ASSIGNED TASK. In the records below, find the line with "konfiguriert werden, wie" and the line with "zigbee2mqtt_attr: humidity"; return exactly those lines and every line between them.

[Collected data entries]
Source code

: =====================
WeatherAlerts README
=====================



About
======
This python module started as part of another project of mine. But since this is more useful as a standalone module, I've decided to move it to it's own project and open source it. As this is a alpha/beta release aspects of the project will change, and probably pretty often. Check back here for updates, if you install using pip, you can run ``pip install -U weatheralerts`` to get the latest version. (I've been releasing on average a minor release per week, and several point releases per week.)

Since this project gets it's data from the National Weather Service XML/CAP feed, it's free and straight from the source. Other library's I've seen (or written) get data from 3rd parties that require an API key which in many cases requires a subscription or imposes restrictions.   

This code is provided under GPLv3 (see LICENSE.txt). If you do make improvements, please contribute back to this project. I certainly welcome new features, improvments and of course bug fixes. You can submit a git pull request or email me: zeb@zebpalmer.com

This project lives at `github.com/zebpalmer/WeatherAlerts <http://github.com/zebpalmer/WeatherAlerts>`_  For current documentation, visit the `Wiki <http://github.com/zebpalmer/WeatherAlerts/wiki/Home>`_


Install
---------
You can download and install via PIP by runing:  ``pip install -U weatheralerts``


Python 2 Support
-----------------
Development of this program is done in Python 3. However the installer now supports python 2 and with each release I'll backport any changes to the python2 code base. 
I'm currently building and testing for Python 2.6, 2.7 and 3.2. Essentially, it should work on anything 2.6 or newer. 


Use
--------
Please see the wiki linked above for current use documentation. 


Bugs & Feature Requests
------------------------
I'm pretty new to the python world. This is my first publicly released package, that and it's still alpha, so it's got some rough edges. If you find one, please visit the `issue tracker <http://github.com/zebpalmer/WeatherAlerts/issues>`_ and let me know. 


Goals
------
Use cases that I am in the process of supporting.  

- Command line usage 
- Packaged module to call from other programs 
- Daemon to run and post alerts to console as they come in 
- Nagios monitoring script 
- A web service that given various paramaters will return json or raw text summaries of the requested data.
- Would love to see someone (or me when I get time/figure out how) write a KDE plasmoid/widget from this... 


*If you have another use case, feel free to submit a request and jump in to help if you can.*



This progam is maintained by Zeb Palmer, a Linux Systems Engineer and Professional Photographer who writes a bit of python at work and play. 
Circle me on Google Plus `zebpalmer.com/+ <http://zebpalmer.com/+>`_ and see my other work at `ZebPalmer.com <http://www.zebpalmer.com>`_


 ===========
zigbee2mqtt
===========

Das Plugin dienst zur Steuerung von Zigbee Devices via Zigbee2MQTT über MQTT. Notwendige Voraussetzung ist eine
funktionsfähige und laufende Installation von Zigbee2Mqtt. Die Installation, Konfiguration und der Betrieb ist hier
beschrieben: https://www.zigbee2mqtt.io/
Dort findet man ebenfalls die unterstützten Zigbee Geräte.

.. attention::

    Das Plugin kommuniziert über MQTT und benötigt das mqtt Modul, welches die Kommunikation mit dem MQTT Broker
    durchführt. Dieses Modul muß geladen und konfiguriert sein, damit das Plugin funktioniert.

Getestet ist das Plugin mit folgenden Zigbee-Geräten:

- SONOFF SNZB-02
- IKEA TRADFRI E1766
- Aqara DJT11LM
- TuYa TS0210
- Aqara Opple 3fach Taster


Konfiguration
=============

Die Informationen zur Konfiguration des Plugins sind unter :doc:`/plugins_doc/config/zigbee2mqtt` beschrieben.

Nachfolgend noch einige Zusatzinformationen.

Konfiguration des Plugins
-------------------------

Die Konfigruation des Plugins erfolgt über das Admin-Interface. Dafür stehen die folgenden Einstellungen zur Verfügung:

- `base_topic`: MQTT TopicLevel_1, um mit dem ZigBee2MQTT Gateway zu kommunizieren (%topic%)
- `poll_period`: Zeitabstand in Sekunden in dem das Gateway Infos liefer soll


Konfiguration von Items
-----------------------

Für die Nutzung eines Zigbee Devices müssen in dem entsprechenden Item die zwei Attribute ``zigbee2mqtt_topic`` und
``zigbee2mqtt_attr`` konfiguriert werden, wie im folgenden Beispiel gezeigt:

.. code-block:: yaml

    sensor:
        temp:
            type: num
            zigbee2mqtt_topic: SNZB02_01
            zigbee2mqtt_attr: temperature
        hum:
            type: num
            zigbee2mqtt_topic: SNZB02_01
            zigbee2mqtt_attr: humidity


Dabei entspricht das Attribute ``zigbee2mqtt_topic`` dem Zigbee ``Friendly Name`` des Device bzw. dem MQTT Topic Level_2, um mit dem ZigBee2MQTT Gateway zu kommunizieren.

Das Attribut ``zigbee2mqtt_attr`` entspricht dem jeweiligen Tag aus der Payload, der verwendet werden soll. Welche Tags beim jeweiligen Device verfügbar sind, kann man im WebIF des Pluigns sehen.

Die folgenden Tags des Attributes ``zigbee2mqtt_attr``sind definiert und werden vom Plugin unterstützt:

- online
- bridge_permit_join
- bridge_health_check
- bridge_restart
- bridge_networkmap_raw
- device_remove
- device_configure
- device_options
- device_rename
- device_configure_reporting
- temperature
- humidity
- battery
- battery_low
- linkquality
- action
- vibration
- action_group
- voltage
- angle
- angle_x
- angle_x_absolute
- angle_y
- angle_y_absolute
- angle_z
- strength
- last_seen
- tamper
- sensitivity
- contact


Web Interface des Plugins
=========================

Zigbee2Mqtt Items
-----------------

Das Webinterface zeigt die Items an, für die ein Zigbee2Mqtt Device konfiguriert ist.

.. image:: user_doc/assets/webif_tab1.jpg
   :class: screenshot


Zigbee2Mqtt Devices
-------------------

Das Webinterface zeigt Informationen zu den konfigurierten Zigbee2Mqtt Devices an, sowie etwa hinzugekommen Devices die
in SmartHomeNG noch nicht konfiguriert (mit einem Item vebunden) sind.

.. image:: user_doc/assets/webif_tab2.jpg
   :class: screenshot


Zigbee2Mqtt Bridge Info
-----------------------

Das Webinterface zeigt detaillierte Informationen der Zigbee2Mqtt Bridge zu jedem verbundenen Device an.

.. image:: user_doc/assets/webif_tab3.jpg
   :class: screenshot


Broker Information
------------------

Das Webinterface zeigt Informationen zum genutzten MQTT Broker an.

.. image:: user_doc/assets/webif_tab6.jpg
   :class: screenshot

OUTPUT FOR THIS TASK.
``zigbee2mqtt_attr`` konfiguriert werden, wie im folgenden Beispiel gezeigt:

.. code-block:: yaml

    sensor:
        temp:
            type: num
            zigbee2mqtt_topic: SNZB02_01
            zigbee2mqtt_attr: temperature
        hum:
            type: num
            zigbee2mqtt_topic: SNZB02_01
            zigbee2mqtt_attr: humidity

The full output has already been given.